Presidente do Acton Institute

A política de esquerda em velho estilo está retornando maciçamente à Amérida Latina. No Brasil, um anti-capitalista assumido e convicto assumiu o poder com uma avalanche de votos.

O primeiro dia do Presidente Luiz Inácio Lula da Silva terminou com uma ceia junto com Fidel Castro. Ao convívio se juntou também o Presidente da Venezuela Hugo Chávez, que está adotando um programa político de esquerda, prometendo uma repressão total aos assim chamados “terroristas” e “opositores” ao seu regime. No Equador, o novo Presidente Lucio Gutierrez, um coronel reformado, sustenta simpatias políticas similares, prometendo dar maior poder aos pobres mediante a ação do Estado.

Tais plataformas políticas levadas adiante por estes líderes são sustentadas também por alguns componentes religiosos: uma reprodução da teologia da libertação que apela ao reclamo do Evangelho para assistir os pobres, traduzindo-o em um programa político redistributivista, que ameaça o uso da violência e recorre ao sentimento anti-americano para assegurar o poder político.

Com as economias em dificuldades, em meio a uma fase de dificílima recessão, o sentimento anti-globalização é alto, bem como contra a influência americana e a propriedade privada.
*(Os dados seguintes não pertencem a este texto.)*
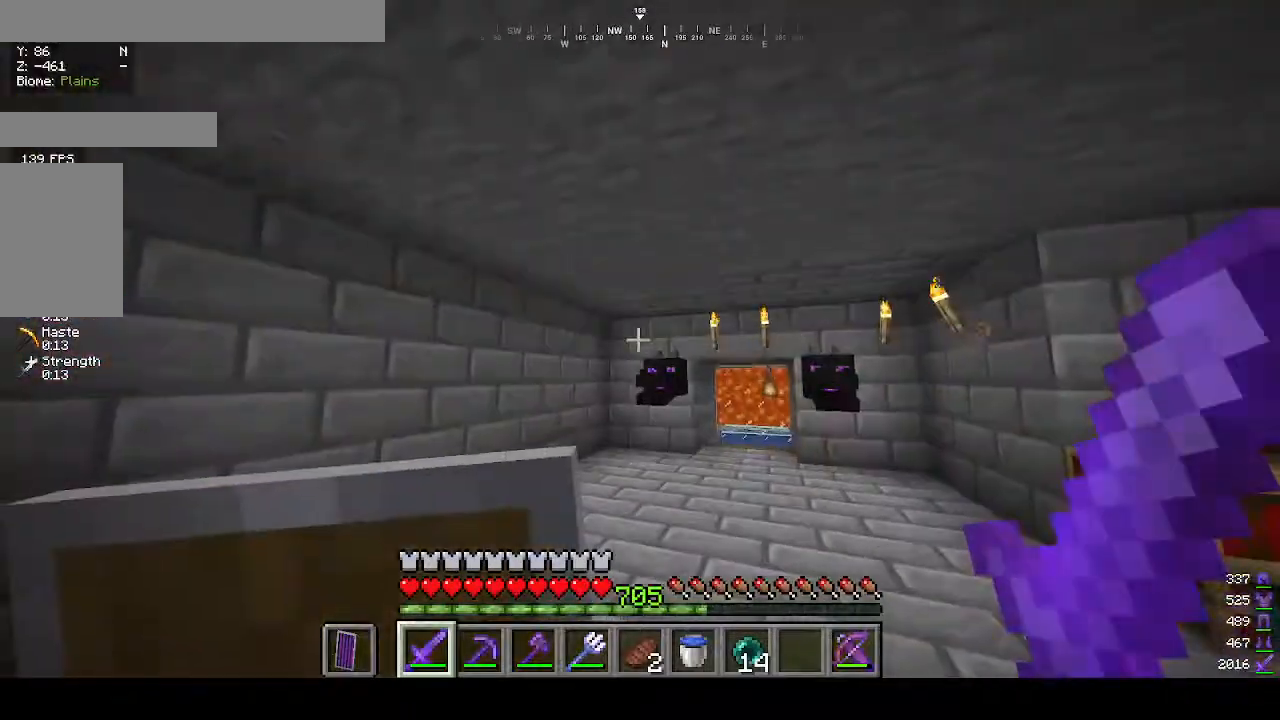
{"keys": ["w"], "mouse": [], "events": [[133, "w", "down"]]}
A percepção de que o modelo econômico “neoliberal” falhou pode conduzir apenas a um posicionamento político em direção ao experimento socialista e autocrático-folclórico segundo o modelo Chávez e Lula, os quais se aprestam a denunciar o bem estar como causa da instabilidade econômica e da pobreza crescente.

Tudo isso traz à memória aqueles dias dos anos 80 quando a teologia da libertação estava em seu apogeu na política da América Latina. Guiada por teólogos-intelectuais, o movimento da teologia da libertação aliou-se aos escusos interesses soviéticos para suscitar a revolução contra as classes capitalistas, mesmo que para avalizar a expropriação, justificando-a em nome de Jesus.
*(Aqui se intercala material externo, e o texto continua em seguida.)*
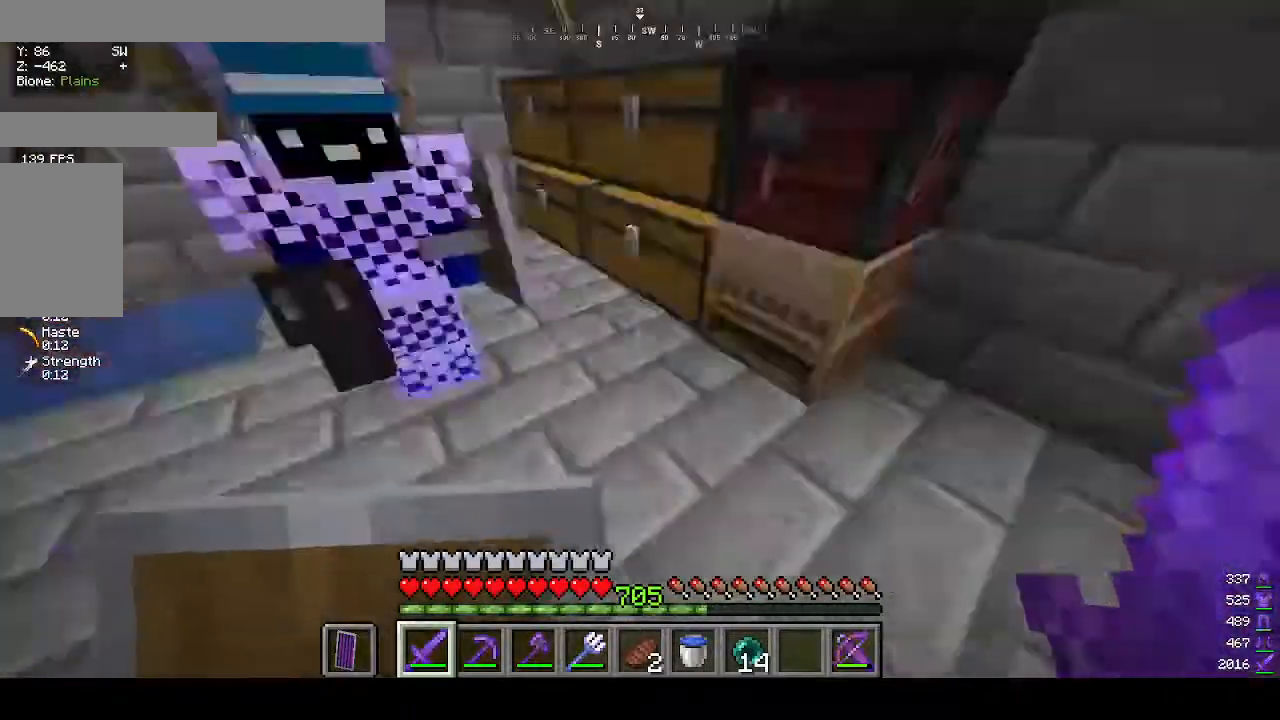
{"keys": ["w"], "mouse": [], "events": []}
O Papa João Paulo II concuziu a oposição a este desvio teológico e enfrentou com coragem os ditadores daquelas regiões que usaram a religião como pretexto para a legitimização do próprio poder. Neste momento, redistribuição, não revolução, é a palavra de ordem. O ressentimento tem sido orientado contra a globalização, não nos confrontos contra o empreendedorismo enquanto tal.
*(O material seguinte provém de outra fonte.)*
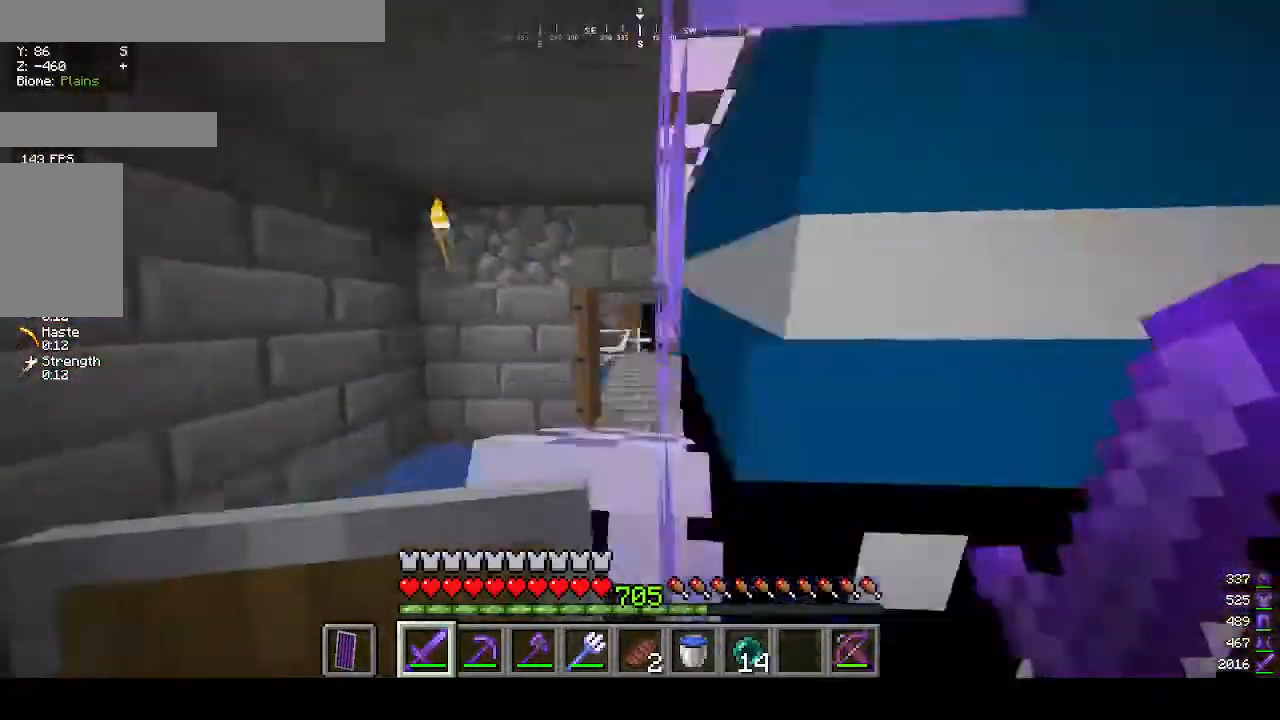
{"keys": [], "mouse": [], "events": [[333, "w", "up"]]}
O retorno da teologia da libertação que se posiciona à esquerda na América Latina é mais populista e nacionalista do que comunista. Concentra-se sobre o controle popular da indústria e sobre o bem estar, mais do que sobre o proletariado. E, o que é mais importante, no momento em que tal nova tendência política está à margem com respeito ao atual panorama político global, é difícil que alguém lhe dedique atenção.

Em um certo sentido, de qualquer modo, isto aumenta o perigo embutido neste nova rodada, se não por razões de política global, peo menos pela situação da população da América Latina. A verdade simples é que as políticas redistributivas, a concentração de poder, a expropriação do bem estar e coisas semelhantes não podem melhorar as condições de vida. Apenas a economia de mercado, uma maior defesa dos direitos de propriedade, o livre comércio e valores mais estáveis podem concorrer para aquele objetivo.

Medidas como a espoliação dos direitos de propriedade, o protecionismo em nome da guerra à globalização e o crescimento dos maiores de dezesseis anos que votam na esquerda não criarão bem estar, apenas certamente aumentarão a dependência e a pobreza. Jamais uma economia cresceu sob o stalinismo. A melhor receita não é o intervencionismo, mas uma abertura comercial maior. Mas o primeiro passo consiste em compreender os perigos que pairam sobre a América Latina no campo da democracia e da liberdade, por conta desta nova esquerda. Para citar Russel Kirk: “a ignorância em boa fé é um luxo a que nenhum de nós pode permitir-se”.